**EXERCISE INSTRUCTIONS:**
Retype the blog post below on what makes a good story for a book in full, keeping every word and mark of punctuation unchanged.

What makes a good story for a book?

What makes a good story for a book?

During a recent Book blogger interview, I was asked: ” What makes a good story for a book?”  At the time, I thought it to actually be a fairly normal question for her to ask me.  I mean, I’ve often wondered after having read some of my favourite authors’ books, how they’d come up with that particular plot for their book?  What sparked it? But this question could have easily also meant something entirely different.  Like, how do you prefer drinking your tea?  Sugar? Milk? Cup or Mug?

Now, I realise she probably quite literally meant to ask how I come up with a concept or a good plot to write a book. I get it.  But I chose to answer her by saying that it all really depended on the mood you’re in whilst reading or choosing a particular book.  My answer took her completely by surprise, but think about it for a second.  It’s kind of like switching on Netflix and scrolling through lines and lines of thumbnails trying to choose your next curl-up-on-the-couch movie.  What’s going to make for a good watch? So you start by scrolling through the categories and then slowly hone in eventually settling on something you hope is going to be worth watching.   If it’s late at night and around Halloween, well then you’ll probably choose a thriller and thoroughly enjoy it.  If it’s Christmas and you’re curled up in bed in the middle of winter, then you’ll most certainly pick a nice Christmassy movie, right?  Your mood in life pretty much sets the tone for many things but how you perceive it on your end as a viewer or a reader is essentially the key to this answer.

**PROVIDED RECORDS:**
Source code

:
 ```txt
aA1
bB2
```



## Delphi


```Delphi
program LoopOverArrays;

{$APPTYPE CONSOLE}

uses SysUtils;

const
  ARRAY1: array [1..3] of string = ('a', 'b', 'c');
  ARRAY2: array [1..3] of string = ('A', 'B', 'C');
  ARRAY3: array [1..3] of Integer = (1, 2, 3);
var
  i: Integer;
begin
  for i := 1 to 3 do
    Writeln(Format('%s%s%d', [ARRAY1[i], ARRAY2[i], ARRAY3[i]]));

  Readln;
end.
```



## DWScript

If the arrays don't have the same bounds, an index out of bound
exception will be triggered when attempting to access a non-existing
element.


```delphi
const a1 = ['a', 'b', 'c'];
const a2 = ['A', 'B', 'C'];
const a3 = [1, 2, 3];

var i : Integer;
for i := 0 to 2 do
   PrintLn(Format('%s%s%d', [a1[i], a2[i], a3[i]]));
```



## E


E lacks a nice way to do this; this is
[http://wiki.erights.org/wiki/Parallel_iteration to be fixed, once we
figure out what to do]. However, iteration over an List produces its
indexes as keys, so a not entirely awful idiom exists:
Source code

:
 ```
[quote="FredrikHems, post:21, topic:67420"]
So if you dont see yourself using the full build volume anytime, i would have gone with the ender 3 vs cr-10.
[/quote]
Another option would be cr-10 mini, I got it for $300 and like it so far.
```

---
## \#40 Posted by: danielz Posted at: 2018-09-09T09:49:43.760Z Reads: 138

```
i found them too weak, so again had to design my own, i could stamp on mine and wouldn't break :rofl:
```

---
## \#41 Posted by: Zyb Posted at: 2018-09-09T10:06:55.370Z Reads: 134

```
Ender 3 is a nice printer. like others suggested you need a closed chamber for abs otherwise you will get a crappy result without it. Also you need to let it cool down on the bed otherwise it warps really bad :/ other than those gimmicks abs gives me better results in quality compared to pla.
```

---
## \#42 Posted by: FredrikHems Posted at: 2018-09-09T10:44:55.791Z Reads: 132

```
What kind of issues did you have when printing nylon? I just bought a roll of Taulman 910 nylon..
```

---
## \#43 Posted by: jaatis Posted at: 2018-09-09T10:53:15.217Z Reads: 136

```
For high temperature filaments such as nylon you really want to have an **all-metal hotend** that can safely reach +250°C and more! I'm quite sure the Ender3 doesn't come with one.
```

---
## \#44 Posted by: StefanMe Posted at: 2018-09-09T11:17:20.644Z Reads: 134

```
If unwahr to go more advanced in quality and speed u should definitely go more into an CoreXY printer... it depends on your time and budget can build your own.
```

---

**TASK SOLUTION:**
What makes a good story for a book?

What makes a good story for a book?

During a recent Book blogger interview, I was asked: ” What makes a good story for a book?”  At the time, I thought it to actually be a fairly normal question for her to ask me.  I mean, I’ve often wondered after having read some of my favourite authors’ books, how they’d come up with that particular plot for their book?  What sparked it? But this question could have easily also meant something entirely different.  Like, how do you prefer drinking your tea?  Sugar? Milk? Cup or Mug?

Now, I realise she probably quite literally meant to ask how I come up with a concept or a good plot to write a book. I get it.  But I chose to answer her by saying that it all really depended on the mood you’re in whilst reading or choosing a particular book.  My answer took her completely by surprise, but think about it for a second.  It’s kind of like switching on Netflix and scrolling through lines and lines of thumbnails trying to choose your next curl-up-on-the-couch movie.  What’s going to make for a good watch? So you start by scrolling through the categories and then slowly hone in eventually settling on something you hope is going to be worth watching.   If it’s late at night and around Halloween, well then you’ll probably choose a thriller and thoroughly enjoy it.  If it’s Christmas and you’re curled up in bed in the middle of winter, then you’ll most certainly pick a nice Christmassy movie, right?  Your mood in life pretty much sets the tone for many things but how you perceive it on your end as a viewer or a reader is essentially the key to this answer.